De Mgr Pascal Wintzer, Archevêque de Poitiers, dans La Croix :
Loin d’être exceptionnelle, la procrastination semble être l’ordinaire de bien des vies, et surtout des institutions. Je me demande si impulser un changement peut se faire si l’on n’y est pas contraint. Portant mon regard sur l’Église catholique, je constate que tant que les finances ne sont pas dans un état critique, on diffère des choix concernant l’immobilier, les frais de structure, voire les personnels.
Dans un domaine plus grave, les scandales d’abus sexuels et avant tout de pédophilie, c’est la publicité qui leur est donnée par l’engagement de victimes qui rompent la loi du silence et dont la parole est relayée par les médias, qui contraint les responsables de l’Église catholique à agir.
L’appel du pape François du 20 août dernier, que l’on peut aussi interpréter comme une réponse à la publication du rapport concernant l’État de Pennsylvanie, élargit la réflexion aux dysfonctionnements structurels qui permettent de tels méfaits, sinon les encouragent, François parle du cléricalisme.
Par ce mot, il désigne et dénonce « une manière déviante de concevoir l’autorité dans l’Église – si commune dans nombre de communautés dans lesquelles se sont vérifiés des abus sexuels, des abus de pouvoir et de conscience – comme l’est le cléricalisme, cette attitude qui annule non seulement la personnalité des chrétiens, mais tend également à diminuer et à sous-évaluer la grâce baptismale que l’Esprit Saint a placée dans le cœur de notre peuple. »

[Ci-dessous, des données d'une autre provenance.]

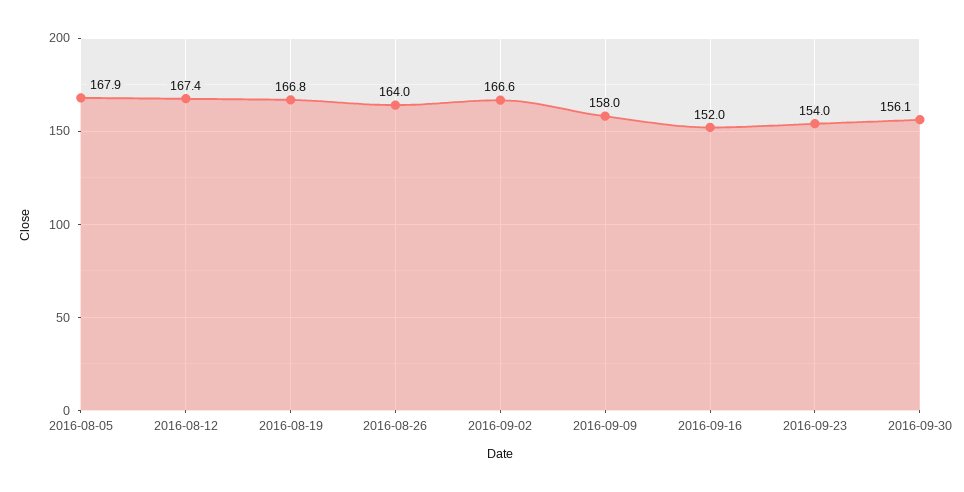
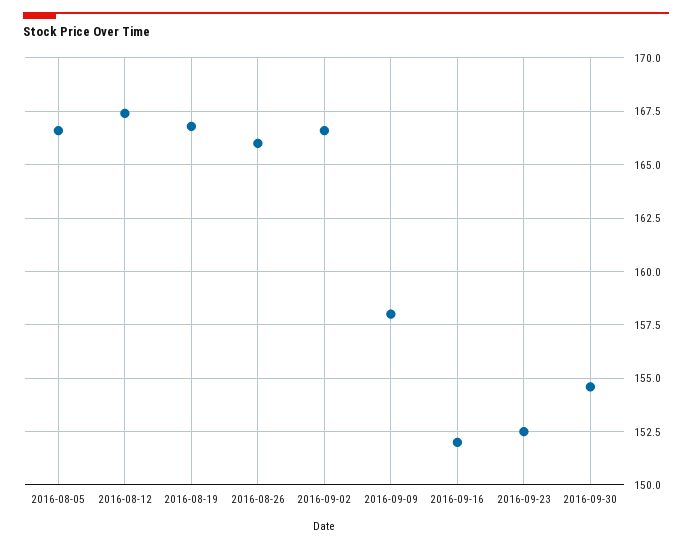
  {
-   "2016-08-05": 167.9,
+   "2016-08-05": 166.5,
    "2016-08-12": 167.4,
    "2016-08-19": 166.8,
-   "2016-08-26": 164,
+   "2016-08-26": 166,
    "2016-09-02": 166.6,
    "2016-09-09": 158,
    "2016-09-16": 152,
-   "2016-09-23": 154,
+   "2016-09-23": 152.5,
-   "2016-09-30": 156.1
+   "2016-09-30": 154.5
  }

C’est vrai, les prêtres et les évêques, nous avons eu, nous avons encore beaucoup de pouvoir. En France, ce pouvoir ne s’exerce que peu dans la société, mais davantage dans l’Église, au sein de nos communautés. Il faut dire aussi que les fidèles, certains d’entre eux, peuvent ne pas nous aider en ce domaine. Il y a parfois des paroles, des attitudes, qui font du prêtre une sorte de personnage sacré, hors de la nature humaine, doté de pouvoirs magiques.

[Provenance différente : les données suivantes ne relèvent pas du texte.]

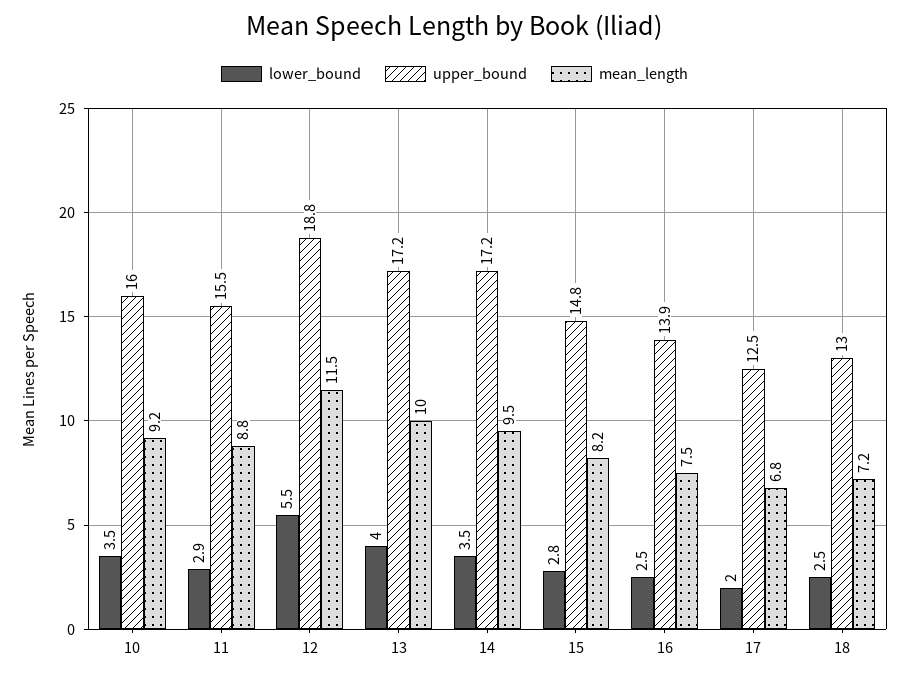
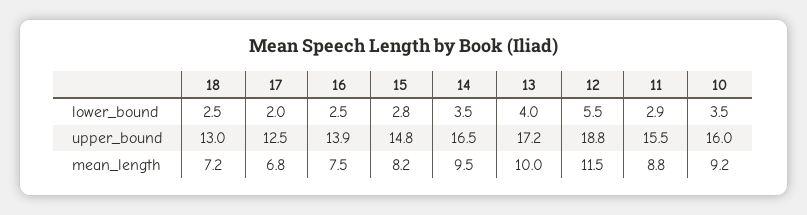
  {
    "lower_bound": {
      "10": 3.5,
      "11": 2.9,
      "12": 5.5,
      "13": 4,
      "14": 3.5,
      "15": 2.8,
      "16": 2.5,
      "17": 2,
      "18": 2.5
    },
    "upper_bound": {
      "10": 16,
      "11": 15.5,
      "12": 18.8,
      "13": 17.2,
-     "14": 17.2,
+     "14": 16.5,
      "15": 14.8,
      "16": 13.9,
      "17": 12.5,
      "18": 13
    },
    "mean_length": {
      "10": 9.2,
      "11": 8.8,
      "12": 11.5,
      "13": 10,
      "14": 9.5,
      "15": 8.2,
      "16": 7.5,
      "17": 6.8,
      "18": 7.2
    }
  }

Hier on pouvait embrasser les mains du prêtre, ou pouvait aussi embrasser l’anneau que les évêques portent à leur doigt ! Disant cela, je ne veux pas conduire à ne plus avoir de respect les uns vis-à-vis des autres. Mais il faut avoir un juste respect, comme celui que l’on doit tous avoir pour chaque être humain, quel qu’il soit.
L’humiliation de l’Église, de prêtres, d’évêques – ce qui demeure très second au regard de la souffrance des victimes et de leur non prise en compte – est peut-être ce mal nécessaire qui conduit à devenir davantage des chrétiens.

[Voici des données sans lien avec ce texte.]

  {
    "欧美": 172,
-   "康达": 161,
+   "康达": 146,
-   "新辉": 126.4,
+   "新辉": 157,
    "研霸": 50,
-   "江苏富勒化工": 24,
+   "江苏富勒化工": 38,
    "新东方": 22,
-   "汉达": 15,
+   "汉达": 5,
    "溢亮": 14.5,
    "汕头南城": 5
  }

Ceci interroge aussi des formes institutionnelles dont on voit qu’elles peinent à être efficaces. Est-il si sain que « tout remonte au pape » ? Déjà le pape Jean-Paul II invitait à entrer dans ce questionnement, en 1995, dans l’encyclique Ut unum sint, mais sans que ceci suscite le moindre changement.
C’est vrai, « Rome », j’entends ici le Saint-Siège, peut être bien utile en ce qu’il dispense des épiscopats nationaux de prendre des engagements plus résolus, de mieux travailler pour parvenir à de vraies décisions, au moins dans le domaine de l’organisation de l’Église.
Les théologiens ont travaillé depuis longtemps la question de patriarcats régionaux, continentaux. Ceci soulignerait d’autant la mission du successeur de Pierre, chargé d’affermir ses frères dans la foi, moins de diriger une super administration mondiale dont on perçoit qu’elle ne peut agir pour tout et partout, et ce, quelles que soient les immenses qualités et compétences des personnes travaillant à la curie romaine.
Bien entendu, d’autres difficultés pourraient surgir, on constate aujourd’hui les graves tensions existant entre le patriarcat de Moscou et celui de Constantinople, au sujet de l’Ukraine en particulier.
Pourtant, à la fois le discours religieux portant sur la synodalité et celui, social, parlant d’un monde multipolaire appellent à ouvrir un chantier qui devient urgent ? Mais, sans doute la contrainte extérieure n’est-elle pas encore suffisamment forte.